»»

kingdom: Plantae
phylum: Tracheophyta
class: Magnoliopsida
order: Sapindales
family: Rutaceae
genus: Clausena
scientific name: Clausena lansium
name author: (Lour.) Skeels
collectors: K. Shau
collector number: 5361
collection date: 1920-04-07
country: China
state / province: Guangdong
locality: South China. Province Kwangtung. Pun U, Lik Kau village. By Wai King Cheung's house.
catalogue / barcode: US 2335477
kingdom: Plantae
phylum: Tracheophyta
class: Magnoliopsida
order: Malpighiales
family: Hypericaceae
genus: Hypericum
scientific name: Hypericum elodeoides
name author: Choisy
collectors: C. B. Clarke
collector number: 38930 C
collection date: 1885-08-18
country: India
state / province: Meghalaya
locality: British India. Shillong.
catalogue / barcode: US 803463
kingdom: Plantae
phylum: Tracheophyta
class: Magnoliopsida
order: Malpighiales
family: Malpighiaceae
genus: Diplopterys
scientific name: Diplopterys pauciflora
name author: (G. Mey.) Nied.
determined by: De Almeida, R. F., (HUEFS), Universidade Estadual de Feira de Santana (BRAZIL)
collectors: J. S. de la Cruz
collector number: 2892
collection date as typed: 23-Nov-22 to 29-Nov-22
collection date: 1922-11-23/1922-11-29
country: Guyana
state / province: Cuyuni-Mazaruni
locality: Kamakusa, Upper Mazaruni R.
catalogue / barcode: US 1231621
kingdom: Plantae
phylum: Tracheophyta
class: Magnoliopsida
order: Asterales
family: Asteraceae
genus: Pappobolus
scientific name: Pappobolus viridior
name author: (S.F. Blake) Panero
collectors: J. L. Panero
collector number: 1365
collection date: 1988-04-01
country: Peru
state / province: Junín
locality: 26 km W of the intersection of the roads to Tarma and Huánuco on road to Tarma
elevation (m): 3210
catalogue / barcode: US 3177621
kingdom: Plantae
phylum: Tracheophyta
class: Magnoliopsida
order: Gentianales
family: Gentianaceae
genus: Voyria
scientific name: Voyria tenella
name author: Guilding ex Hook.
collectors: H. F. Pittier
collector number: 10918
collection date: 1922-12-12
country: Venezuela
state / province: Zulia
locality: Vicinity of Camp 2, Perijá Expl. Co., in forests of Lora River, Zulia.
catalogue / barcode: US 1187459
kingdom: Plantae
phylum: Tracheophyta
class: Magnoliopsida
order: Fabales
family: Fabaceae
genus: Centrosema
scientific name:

««

▶ **Problem requirements**: Repeat everything in the records above from the line containing "scientific name: Pappobolus viridior" down to the line containing "country: Venezuela", both included, with nothing changed.

▶ **Answer below**:
scientific name: Pappobolus viridior
name author: (S.F. Blake) Panero
collectors: J. L. Panero
collector number: 1365
collection date: 1988-04-01
country: Peru
state / province: Junín
locality: 26 km W of the intersection of the roads to Tarma and Huánuco on road to Tarma
elevation (m): 3210
catalogue / barcode: US 3177621
kingdom: Plantae
phylum: Tracheophyta
class: Magnoliopsida
order: Gentianales
family: Gentianaceae
genus: Voyria
scientific name: Voyria tenella
name author: Guilding ex Hook.
collectors: H. F. Pittier
collector number: 10918
collection date: 1922-12-12
country: Venezuela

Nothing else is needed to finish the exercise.